* [Consigne]: Traduisez en anglais cette phrase tirée de l'extrait sur les réseaux sociaux : « Le développement des réseaux sociaux que l’on observe depuis plus d’une décennie a marqué un tournant majeur dans l'utilisation de l'Internet. »

Variations, n° 27 : "Soziale Medien / Social Media / Réseaux sociaux"

Publié le par Marc Escola (Source : Antony Kussmaul)

Variations # 27 (2020)

 

CfP : "Soziale Medien / Social Media / Réseaux sociaux"

 

Le développement des réseaux sociaux que l’on observe depuis plus d’une décennie a marqué un tournant majeur dans l'utilisation de l'Internet. La fréquentation assidue de plateformes sociales telles que Facebook, Instagram, Youtube ou encore Twitter fait apparaître clairement qu’ "une fois de plus,  l’ensemble des moyens employés par les gens pour se rendre visibles au monde, et rendre le monde visible pour eux, a subi une réorientation substantielle en ce qui concerne les nouveaux dispositifs servant à immortaliser des moments et à les partager " (« once again, the entire set of ways people make themselves visible to the world, and make the world visible to them, has undergone a substantial reorientation with respect to new devices that capture and share », Jurgenson 2019 : 2). La dimension visuelle de la communication numérique, en particulier, se double parfois même de l’espoir de créer par la "normalisation, l'exagération et la mise en relief" des formes d’expression (« Typisierung, Überzeichnung und Pointierung ») un code émotionnel compréhensible à l'échelle mondiale et susceptible de surmonter les barrières linguistiques conventionnelles (Ullrich 2019 : 11). Le cahier thématique intitulé "Soziale medien/ Social media/ Réseaux sociaux" de la revue comparatiste Variations se focalisera ainsi sur les formes narratives, photographiques, cinématographiques mais aussi et surtout textuelles, de ce que l’on appelle le Web 2.0.

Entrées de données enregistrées
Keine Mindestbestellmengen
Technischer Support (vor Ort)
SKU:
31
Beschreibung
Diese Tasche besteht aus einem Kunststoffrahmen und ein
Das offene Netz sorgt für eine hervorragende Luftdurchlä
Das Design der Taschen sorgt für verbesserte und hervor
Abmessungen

--

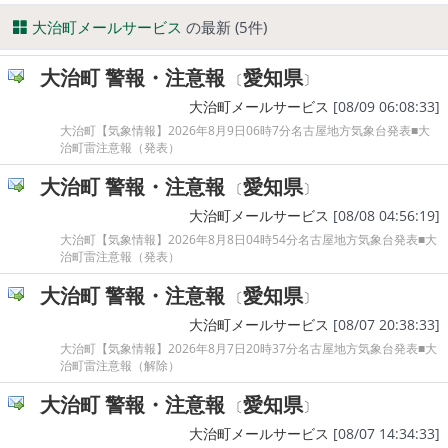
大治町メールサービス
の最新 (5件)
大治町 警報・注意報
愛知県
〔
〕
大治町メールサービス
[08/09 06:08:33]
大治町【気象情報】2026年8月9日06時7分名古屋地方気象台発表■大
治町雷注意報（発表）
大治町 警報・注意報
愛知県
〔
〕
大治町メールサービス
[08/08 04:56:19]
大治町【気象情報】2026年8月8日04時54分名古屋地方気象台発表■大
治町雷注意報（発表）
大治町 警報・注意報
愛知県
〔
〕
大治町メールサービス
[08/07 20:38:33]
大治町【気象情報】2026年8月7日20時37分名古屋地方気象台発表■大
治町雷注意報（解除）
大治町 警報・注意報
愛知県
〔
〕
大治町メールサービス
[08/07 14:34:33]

==

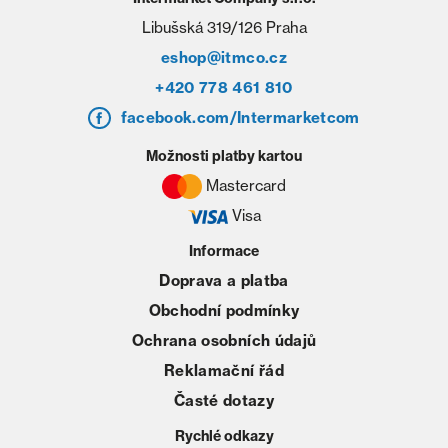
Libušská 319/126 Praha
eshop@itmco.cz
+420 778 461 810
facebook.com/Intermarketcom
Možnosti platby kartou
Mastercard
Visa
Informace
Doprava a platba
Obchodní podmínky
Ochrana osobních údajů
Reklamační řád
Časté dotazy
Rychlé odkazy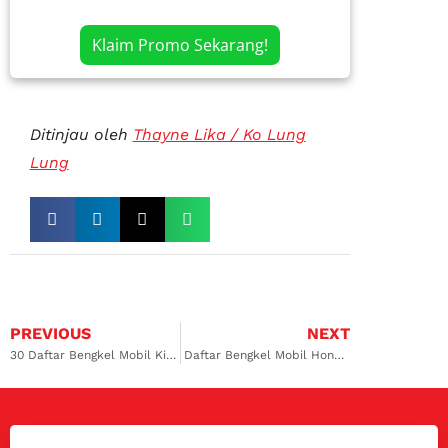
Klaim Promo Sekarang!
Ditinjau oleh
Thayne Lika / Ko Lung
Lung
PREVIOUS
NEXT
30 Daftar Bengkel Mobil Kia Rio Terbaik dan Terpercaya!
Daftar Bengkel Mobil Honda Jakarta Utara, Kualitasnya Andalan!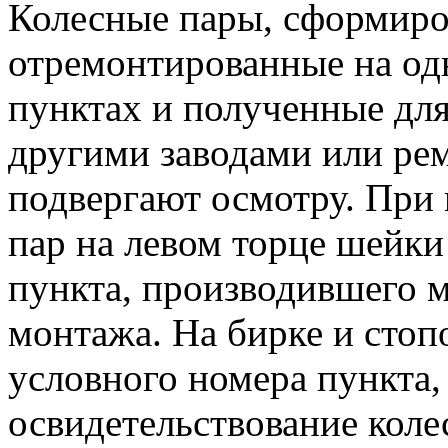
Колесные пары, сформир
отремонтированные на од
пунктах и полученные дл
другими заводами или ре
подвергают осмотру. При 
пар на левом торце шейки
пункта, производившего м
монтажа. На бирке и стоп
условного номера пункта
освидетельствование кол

* [Solution ci-dessous]: The development of social media that has been observed for more than a decade has marked a major turning point in the use of the Internet.